* **Prompt**: Drop the pictures; give again exactly the lines from the one holding "left knee: (743, 1176)" through the end of the data.
#####
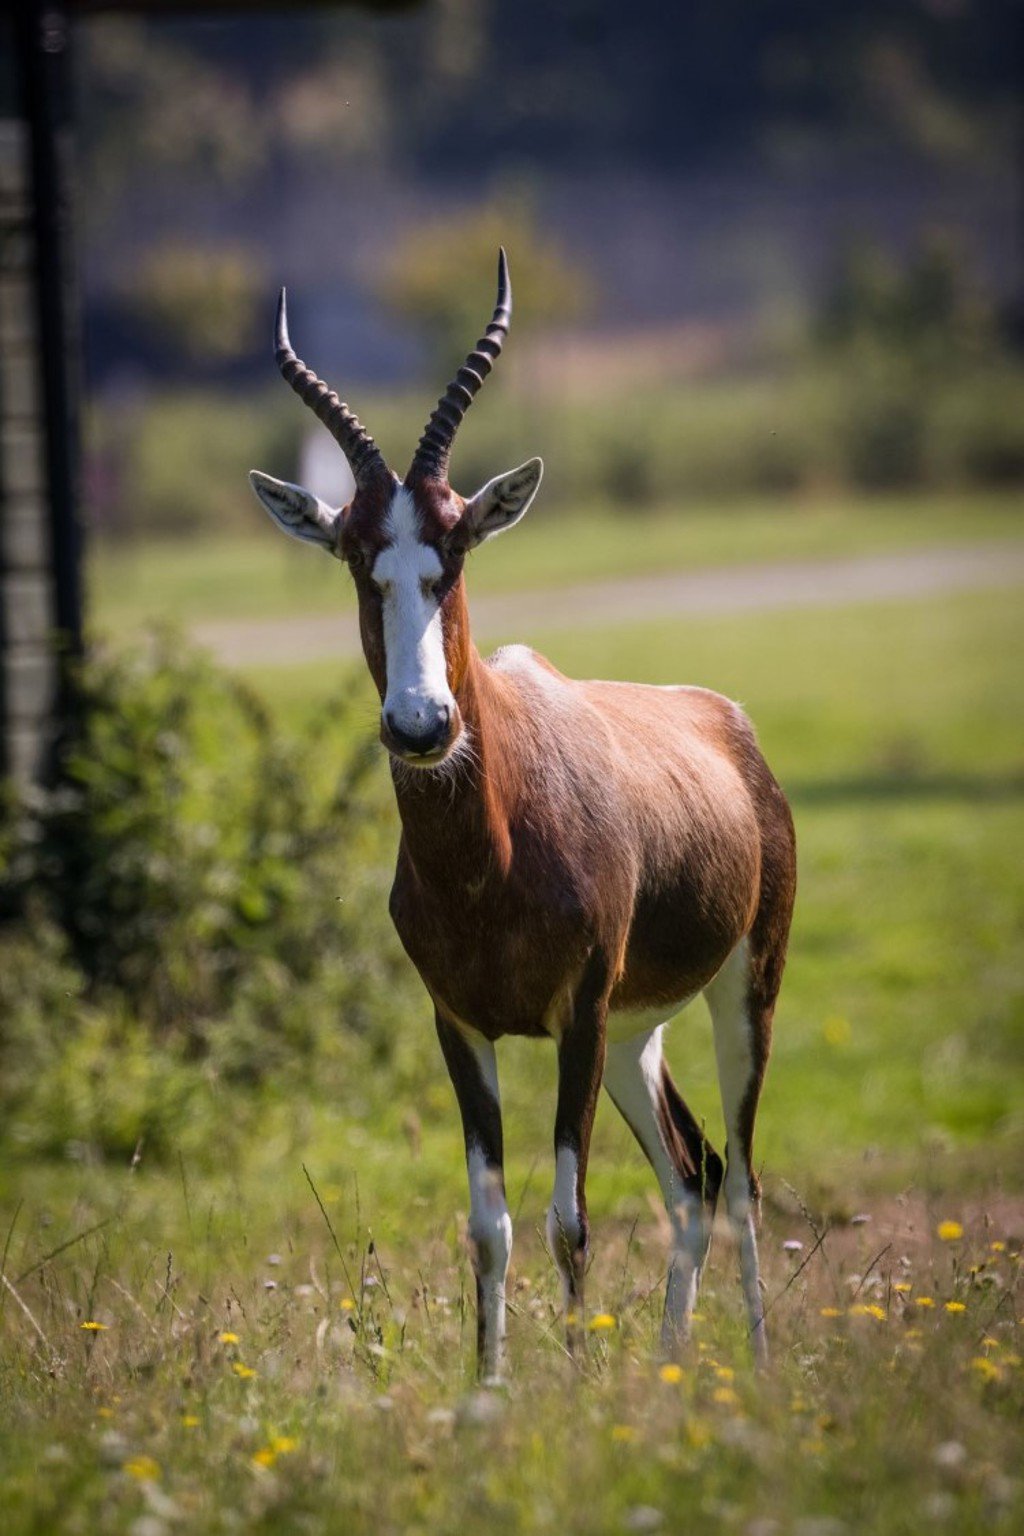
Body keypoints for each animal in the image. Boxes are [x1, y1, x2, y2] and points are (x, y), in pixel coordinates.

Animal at [251, 254, 798, 1382]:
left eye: (454, 549)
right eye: (356, 555)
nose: (421, 725)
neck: (486, 857)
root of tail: (726, 723)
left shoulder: (575, 1018)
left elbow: (569, 1223)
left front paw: (577, 1392)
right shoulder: (461, 1025)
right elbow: (490, 1227)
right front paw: (490, 1392)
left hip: (739, 993)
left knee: (743, 1176)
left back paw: (761, 1372)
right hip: (640, 1035)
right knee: (694, 1175)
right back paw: (670, 1367)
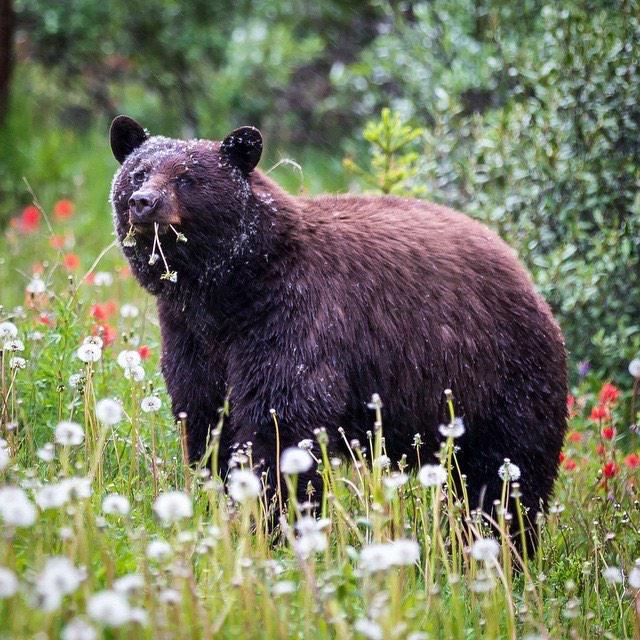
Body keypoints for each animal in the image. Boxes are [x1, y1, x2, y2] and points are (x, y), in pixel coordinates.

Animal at [109, 115, 567, 536]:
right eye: (139, 172)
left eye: (187, 178)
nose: (143, 202)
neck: (232, 290)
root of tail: (526, 277)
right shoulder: (191, 337)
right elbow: (204, 415)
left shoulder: (296, 318)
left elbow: (281, 418)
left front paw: (274, 520)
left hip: (502, 378)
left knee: (507, 473)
#####
* **Finished task**:
left knee: (743, 1176)
left back paw: (761, 1372)
right hip: (640, 1035)
right knee: (694, 1175)
right back paw: (670, 1367)
Body keypoints for each animal in the image. Boxes are [x1, y1, x2, y2] and points are (x, y), in pixel coordinates.

Animal at [109, 115, 567, 536]:
right eye: (139, 172)
left eye: (187, 178)
nose: (143, 202)
neck: (232, 290)
root of tail: (526, 277)
right shoulder: (191, 337)
right elbow: (204, 415)
left shoulder: (296, 318)
left elbow: (281, 418)
left front paw: (274, 520)
left hip: (502, 378)
left knee: (507, 473)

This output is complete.